### [What to work on]
Report each line from the records where the string "lead" turns up.

### [Exercise materials]
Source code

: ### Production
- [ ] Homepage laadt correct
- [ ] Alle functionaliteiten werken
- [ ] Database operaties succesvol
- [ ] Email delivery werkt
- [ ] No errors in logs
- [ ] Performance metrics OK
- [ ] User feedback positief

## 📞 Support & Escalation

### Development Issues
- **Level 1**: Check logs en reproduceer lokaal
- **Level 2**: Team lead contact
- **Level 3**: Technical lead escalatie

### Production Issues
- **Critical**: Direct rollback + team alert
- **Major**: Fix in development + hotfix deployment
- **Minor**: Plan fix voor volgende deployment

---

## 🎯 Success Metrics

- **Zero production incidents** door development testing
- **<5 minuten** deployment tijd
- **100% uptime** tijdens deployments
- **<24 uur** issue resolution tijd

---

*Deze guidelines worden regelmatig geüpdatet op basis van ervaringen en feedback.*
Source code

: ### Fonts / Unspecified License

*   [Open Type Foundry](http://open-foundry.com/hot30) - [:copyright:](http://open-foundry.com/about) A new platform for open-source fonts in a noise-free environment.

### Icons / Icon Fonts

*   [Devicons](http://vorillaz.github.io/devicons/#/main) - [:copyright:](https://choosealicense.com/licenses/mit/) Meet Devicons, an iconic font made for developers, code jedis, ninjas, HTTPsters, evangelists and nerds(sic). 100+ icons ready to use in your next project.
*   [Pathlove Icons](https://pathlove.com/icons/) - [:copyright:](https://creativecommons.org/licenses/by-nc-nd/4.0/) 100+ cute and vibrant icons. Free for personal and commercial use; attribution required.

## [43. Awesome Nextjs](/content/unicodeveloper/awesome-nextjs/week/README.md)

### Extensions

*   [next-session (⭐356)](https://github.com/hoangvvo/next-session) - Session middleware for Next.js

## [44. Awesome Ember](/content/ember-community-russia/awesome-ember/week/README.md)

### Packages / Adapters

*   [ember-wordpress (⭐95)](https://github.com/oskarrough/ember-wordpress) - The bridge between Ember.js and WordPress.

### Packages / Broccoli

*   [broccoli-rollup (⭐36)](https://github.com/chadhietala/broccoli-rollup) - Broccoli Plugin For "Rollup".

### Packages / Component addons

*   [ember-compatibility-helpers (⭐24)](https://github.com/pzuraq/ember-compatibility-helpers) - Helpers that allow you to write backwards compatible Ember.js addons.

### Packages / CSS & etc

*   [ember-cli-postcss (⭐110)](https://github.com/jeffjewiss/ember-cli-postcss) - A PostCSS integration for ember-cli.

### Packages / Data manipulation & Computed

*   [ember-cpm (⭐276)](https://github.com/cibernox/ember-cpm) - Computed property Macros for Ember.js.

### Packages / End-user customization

### [Response for this exercise]
- **Level 2**: Team lead contact
- **Level 3**: Technical lead escalatie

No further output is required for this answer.